Now archaeologists and primatologists have begun exploring the prehistory of primates themselves. It is expected that the pattern of stone tool use – recognised mainly by the selection of stone, transport to activity sites and some modification by use – would vary across geographical space and time, revealing different cultural groupings, broadly similar to human cultural entities. Some sites in the Ivory Coast in western Africa show evidence and patterns of stone tool use by chimpanzees over 4,000 years ago. While the dates are so far modest, the prospect of studying the prehistory of non-human primates is truly exciting.
The article “Primate Archaeology” (below), co-authored by 18 researchers, is a useful reference, showing names of many people active in this field.

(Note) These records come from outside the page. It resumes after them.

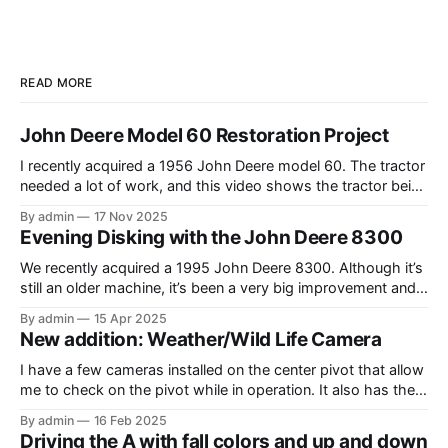
READ MORE
John Deere Model 60 Restoration Project
I recently acquired a 1956 John Deere model 60. The tractor
needed a lot of work, and this video shows the tractor being
driven around at different stages while we were working on
By admin
17 Nov 2025
different things. The Model A is one of my favorite tractors,
Evening Disking with the John Deere 8300
and the model 60 is the
We recently acquired a 1995 John Deere 8300. Although it’s
still an older machine, it’s been a very big improvement and
upgrade from what I’ve have in the past (the 1980 4640). In
By admin
15 Apr 2025
this video, I am recording the tractor disking with the DJI
New addition: Weather/Wild Life Camera
Mavic Air 3.
I have a few cameras installed on the center pivot that allow
me to check on the pivot while in operation. It also has the
added benefit of allowing me to view the weather, as well as
By admin
16 Feb 2025
the occasional wildlife. Where I have the cameras installed, I
Driving the A with fall colors and up and down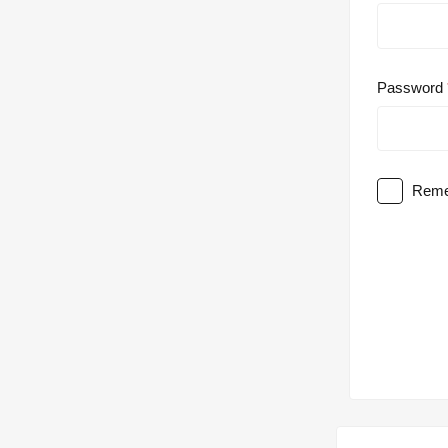
Password
Reme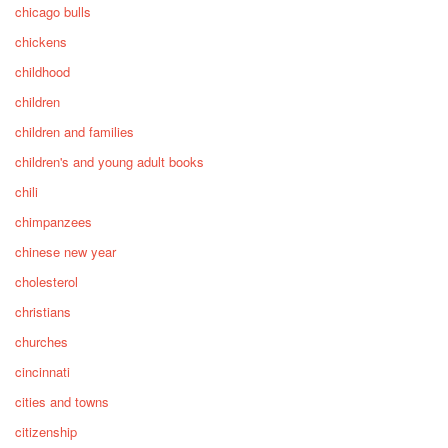
chicago bulls
chickens
childhood
children
children and families
children's and young adult books
chili
chimpanzees
chinese new year
cholesterol
christians
churches
cincinnati
cities and towns
citizenship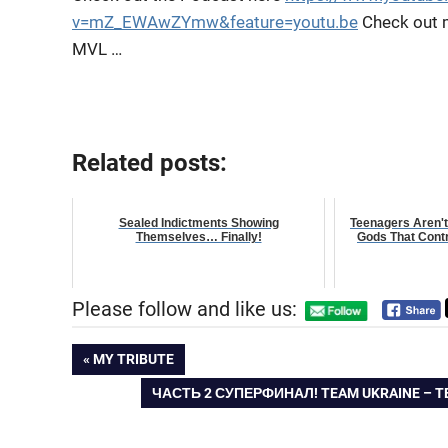
v=mZ_EWAwZYmw&feature=youtu.be
Check out 
MVL …
Related posts:
Sealed Indictments Showing
Teenagers Aren't
Themselves… Finally!
Gods That Contr
Please follow and like us:
Post
PREVIOUS
MY TRIBUTE
POST:
NEXT
ЧАСТЬ 2 СУПЕРФИНАЛ! TEAM UKRAINE – 
navigation
POST: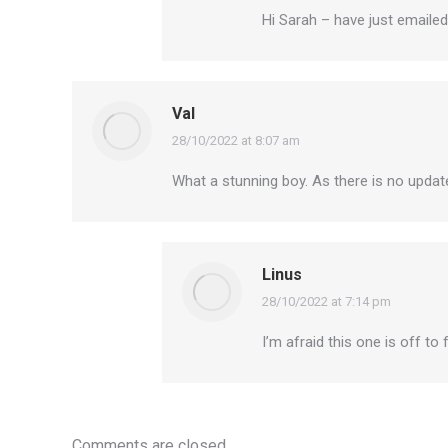
Hi Sarah – have just emailed
Val
28/10/2022 at 8:07 am
says:
What a stunning boy. As there is no update 
Linus
28/10/2022 at 7:14 pm
says:
I’m afraid this one is off to
Comments are closed.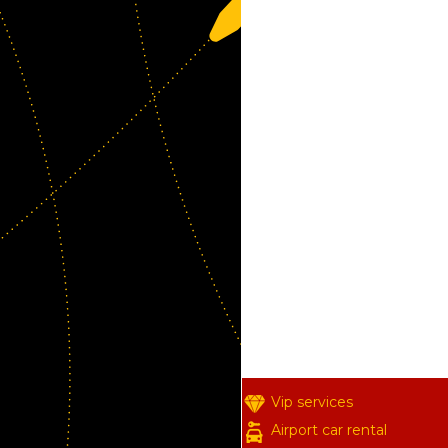
Vip services
Airport car rental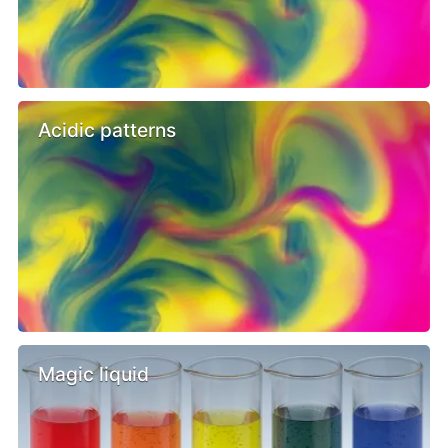
Acidic patterns
Magic liquid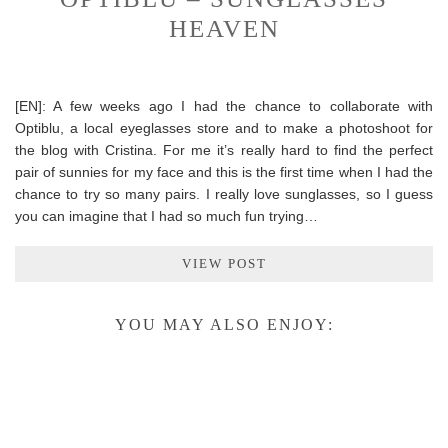
HEAVEN
[EN]: A few weeks ago I had the chance to collaborate with
Optiblu, a local eyeglasses store and to make a photoshoot for
the blog with Cristina. For me it’s really hard to find the perfect
pair of sunnies for my face and this is the first time when I had the
chance to try so many pairs. I really love sunglasses, so I guess
you can imagine that I had so much fun trying…
VIEW POST
YOU MAY ALSO ENJOY: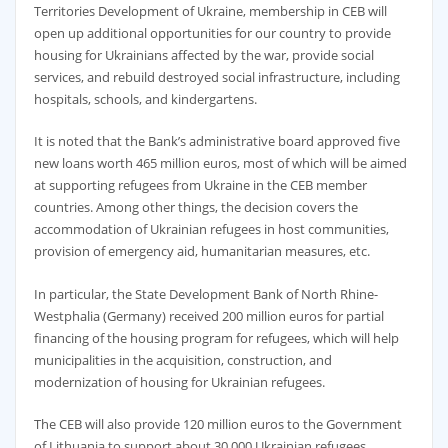
Territories Development of Ukraine, membership in CEB will
open up additional opportunities for our country to provide
housing for Ukrainians affected by the war, provide social
services, and rebuild destroyed social infrastructure, including
hospitals, schools, and kindergartens.
It is noted that the Bank’s administrative board approved five
new loans worth 465 million euros, most of which will be aimed
at supporting refugees from Ukraine in the CEB member
countries. Among other things, the decision covers the
accommodation of Ukrainian refugees in host communities,
provision of emergency aid, humanitarian measures, etc.
In particular, the State Development Bank of North Rhine-
Westphalia (Germany) received 200 million euros for partial
financing of the housing program for refugees, which will help
municipalities in the acquisition, construction, and
modernization of housing for Ukrainian refugees.
The CEB will also provide 120 million euros to the Government
of Lithuania to support about 30,000 Ukrainian refugees,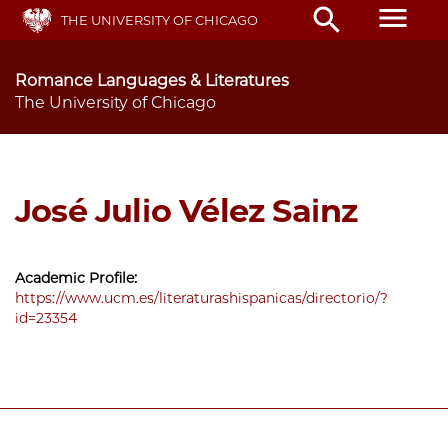
Skip
menu
search
THE UNIVERSITY OF CHICAGO
to
main
content
Romance Languages & Literatures
The University of Chicago
José Julio Vélez Sainz
Academic Profile:
https://www.ucm.es/literaturashispanicas/directorio/?
id=23354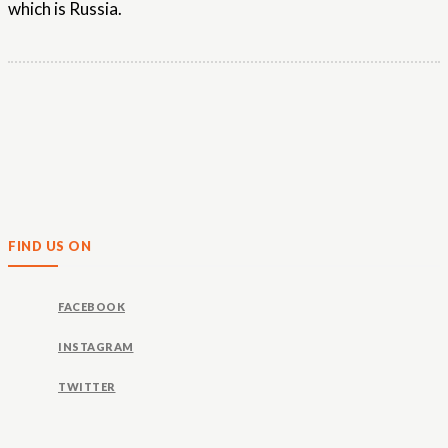
which is Russia.
FIND US ON
FACEBOOK
INSTAGRAM
TWITTER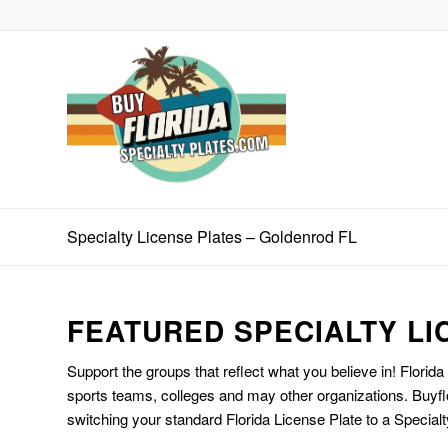
Specialty License Plates – Goldenrod FL
FEATURED SPECIALTY LI
Support the groups that reflect what you believe in! Florida
sports teams, colleges and may other organizations. Buyfl
switching your standard Florida License Plate to a Specialt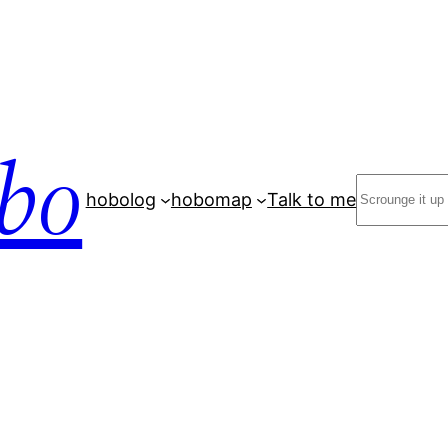
bo
Search
hobolog
hobomap
Talk to me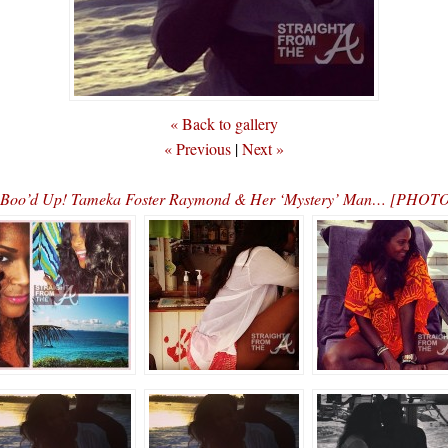
« Back to gallery
« Previous
|
Next »
Boo’d Up! Tameka Foster Raymond & Her ‘Mystery’ Man… [PHOT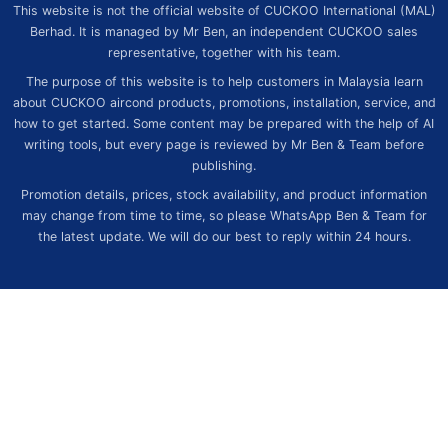
This website is not the official website of CUCKOO International (MAL)
Berhad. It is managed by Mr Ben, an independent CUCKOO sales
representative, together with his team.
The purpose of this website is to help customers in Malaysia learn
about CUCKOO aircond products, promotions, installation, service, and
how to get started. Some content may be prepared with the help of AI
writing tools, but every page is reviewed by Mr Ben & Team before
publishing.
Promotion details, prices, stock availability, and product information
may change from time to time, so please WhatsApp Ben & Team for
the latest update. We will do our best to reply within 24 hours.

Michael Haslam, Adriana Hernandez-Aguilar, Victoria Ling, Susana Carvalho, Ignacio de la Torre, April DeStefano, Andrew Du, Bruce Hardy, Jack Harris, Linda Marchant, Tetsuro Matsuzawa, William McGrew, Julio Mercader, Rafael Mora, Michael Petraglia, Hélcne Roche, Elisabetta Visalberghi, Rebecca Warren. 'Primate Archaeology'. Nature, Vol. 460: 339-344, 16 July 2009.
At the other extreme, a past-focused and earth-bound discipline of archaeology seems unlikely to be probing into space above our heads. But it is probing above! Space archaeology is interested in human-made objects that are found in space. Through recording and studying artefacts such as spacecrafts, associated equipment and a vast array of debris abandoned on their orbits, it attempts to document some aspects of space exploration and preserve these materials as part of our cultural heritage. The space archaeology has been emerging for over the past 10 years. One of the good examples is the Lunar Legacy Project, set to document and preserve remnants of human’s landing on the moon in 1969.
And our own, Dr Alice Gorman at Flinders University in South Australia is among the internationally recognised leaders in this fascinating field. She is an author of a pretty readable blog.